Steve Reich, Music For 18 Musicians

The musical equivalent of a river — but never the same twice

Along with Terry Riley's In C and Philip Glass's Einstein On The Beach, Steve Reich's Music for 18 Musicians is usually considered to be one of the watershed moments in late 20th-century composition. A completely personal distillation of Reich's studies of Indonesian gamelan, Ghanaian drumming, the "phase" effects of his early tape pieces, and his own history with Terry Riley's groundbreaking minimalist music, this work is probably cited more than any other by younger composers as an influence and a musical touchstone.

Music for 18 Musicians contains, in its first four minutes, more harmonic movement than Reich had used in all of his earlier works put together. Propulsive and rhythmic, it lays out the harmonic sequence that the subsequent 11 sections will explore, until those harmonies come back together in the reprise that bookends the piece. Built on the sounds of multiple mallet percussion instruments, multiple pianos (used as tuned percussion instruments) and a handful of reeds, strings, and wordless voices, Music for 18 Musicians is the musical equivalent of a river — able to carry you along with its smooth flow, but constantly bubbling and changing under the surface.
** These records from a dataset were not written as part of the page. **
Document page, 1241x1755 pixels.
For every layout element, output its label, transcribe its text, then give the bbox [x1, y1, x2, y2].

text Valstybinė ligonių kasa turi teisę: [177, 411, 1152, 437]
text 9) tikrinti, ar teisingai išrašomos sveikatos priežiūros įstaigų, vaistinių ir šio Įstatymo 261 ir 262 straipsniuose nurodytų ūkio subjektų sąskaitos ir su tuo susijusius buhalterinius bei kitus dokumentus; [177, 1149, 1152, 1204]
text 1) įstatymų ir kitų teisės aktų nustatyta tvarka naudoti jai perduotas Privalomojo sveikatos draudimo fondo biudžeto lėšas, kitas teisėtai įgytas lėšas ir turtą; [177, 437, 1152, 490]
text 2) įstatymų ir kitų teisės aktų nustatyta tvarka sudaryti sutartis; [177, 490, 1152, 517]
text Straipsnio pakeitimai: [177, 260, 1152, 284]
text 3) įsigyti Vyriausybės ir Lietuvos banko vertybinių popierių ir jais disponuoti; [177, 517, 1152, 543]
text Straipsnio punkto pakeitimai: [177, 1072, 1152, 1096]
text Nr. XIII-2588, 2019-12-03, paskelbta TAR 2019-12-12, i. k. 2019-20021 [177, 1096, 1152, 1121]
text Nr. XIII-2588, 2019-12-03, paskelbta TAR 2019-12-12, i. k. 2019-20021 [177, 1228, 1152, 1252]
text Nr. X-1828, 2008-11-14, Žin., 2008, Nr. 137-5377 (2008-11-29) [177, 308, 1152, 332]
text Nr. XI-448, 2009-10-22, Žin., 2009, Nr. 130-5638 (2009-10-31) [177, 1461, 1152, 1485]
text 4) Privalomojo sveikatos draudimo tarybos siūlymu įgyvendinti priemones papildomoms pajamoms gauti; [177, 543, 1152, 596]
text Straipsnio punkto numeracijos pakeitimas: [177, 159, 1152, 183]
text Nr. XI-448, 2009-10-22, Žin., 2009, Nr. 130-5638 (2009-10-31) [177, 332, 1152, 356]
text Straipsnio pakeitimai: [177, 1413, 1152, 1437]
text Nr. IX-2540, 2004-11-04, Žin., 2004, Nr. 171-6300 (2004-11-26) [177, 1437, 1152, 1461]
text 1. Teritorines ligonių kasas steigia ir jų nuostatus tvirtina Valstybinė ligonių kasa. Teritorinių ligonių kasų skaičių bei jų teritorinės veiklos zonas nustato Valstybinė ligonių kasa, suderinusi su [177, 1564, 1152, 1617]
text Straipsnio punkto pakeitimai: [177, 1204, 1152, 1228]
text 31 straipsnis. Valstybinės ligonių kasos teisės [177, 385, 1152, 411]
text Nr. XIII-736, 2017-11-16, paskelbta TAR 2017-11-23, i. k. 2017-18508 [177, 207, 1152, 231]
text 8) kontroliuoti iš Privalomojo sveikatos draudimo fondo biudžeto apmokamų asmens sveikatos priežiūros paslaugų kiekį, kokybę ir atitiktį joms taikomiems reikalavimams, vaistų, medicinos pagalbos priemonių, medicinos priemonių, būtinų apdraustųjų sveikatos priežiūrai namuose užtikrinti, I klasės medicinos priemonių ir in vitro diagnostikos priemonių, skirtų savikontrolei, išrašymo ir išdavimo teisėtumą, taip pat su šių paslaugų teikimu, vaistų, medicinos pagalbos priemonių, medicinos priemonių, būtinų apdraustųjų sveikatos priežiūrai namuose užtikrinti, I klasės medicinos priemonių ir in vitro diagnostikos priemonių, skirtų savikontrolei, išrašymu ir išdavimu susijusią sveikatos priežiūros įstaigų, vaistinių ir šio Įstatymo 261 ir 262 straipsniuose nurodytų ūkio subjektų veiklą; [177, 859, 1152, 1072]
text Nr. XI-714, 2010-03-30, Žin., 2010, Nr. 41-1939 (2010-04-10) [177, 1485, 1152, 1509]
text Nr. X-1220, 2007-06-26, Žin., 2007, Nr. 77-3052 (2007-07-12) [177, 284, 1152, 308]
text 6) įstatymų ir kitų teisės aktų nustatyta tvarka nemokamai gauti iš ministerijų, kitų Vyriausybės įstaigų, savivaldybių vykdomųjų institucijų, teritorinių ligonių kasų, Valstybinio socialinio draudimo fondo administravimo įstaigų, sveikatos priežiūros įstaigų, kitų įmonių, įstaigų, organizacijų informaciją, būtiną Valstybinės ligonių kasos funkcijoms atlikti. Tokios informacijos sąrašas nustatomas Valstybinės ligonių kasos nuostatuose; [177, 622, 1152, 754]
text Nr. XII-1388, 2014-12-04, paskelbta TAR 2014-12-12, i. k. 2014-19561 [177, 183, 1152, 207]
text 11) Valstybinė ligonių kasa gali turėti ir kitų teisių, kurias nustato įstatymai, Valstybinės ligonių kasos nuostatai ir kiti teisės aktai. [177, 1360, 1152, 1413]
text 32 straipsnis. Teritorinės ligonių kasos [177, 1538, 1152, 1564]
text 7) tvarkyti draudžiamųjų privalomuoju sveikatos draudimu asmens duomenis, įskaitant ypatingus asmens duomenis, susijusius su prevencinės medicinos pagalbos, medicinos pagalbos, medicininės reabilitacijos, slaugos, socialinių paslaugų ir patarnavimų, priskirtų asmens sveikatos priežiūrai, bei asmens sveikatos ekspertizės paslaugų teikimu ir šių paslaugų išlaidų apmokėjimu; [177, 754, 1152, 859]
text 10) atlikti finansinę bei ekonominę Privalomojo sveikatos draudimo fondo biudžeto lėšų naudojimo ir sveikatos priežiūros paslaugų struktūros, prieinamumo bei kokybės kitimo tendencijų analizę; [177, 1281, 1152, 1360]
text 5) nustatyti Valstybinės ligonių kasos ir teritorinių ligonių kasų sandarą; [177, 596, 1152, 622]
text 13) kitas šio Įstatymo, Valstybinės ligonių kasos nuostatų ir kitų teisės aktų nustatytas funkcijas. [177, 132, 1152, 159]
Never the same river twice, as the saying goes.

This performance is by a hybrid group that includes some of Reich's longtime ensemble-mates (Bob Becker, Rebecca Armstrong, Shem Guibbory, Jay Clayton) as well as more recent musical friends like Bang On A Can's Evan Ziporyn. The work weaves its magic spell during a single, continuous setting, so unless you're the type that would download only the opening of Stravinsky's Rite of Spring, there is no choice but to download the whole piece.